##### DATA PROVIDED
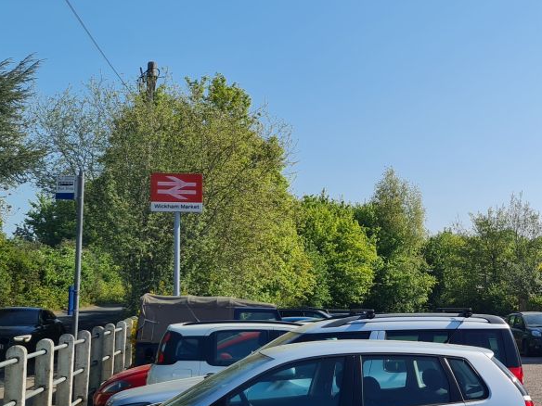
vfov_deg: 25.6
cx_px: 559
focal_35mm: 57
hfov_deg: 31.0
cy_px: 251
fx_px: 892
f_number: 1.8
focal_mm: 5.4
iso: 50
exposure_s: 1/3136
##########
WHAT THE TASK ASKS
Every line above goes into your copy exactly; no images go in.

OUTPUT BELOW
vfov_deg: 25.6
cx_px: 559
focal_35mm: 57
hfov_deg: 31.0
cy_px: 251
fx_px: 892
f_number: 1.8
focal_mm: 5.4
iso: 50
exposure_s: 1/3136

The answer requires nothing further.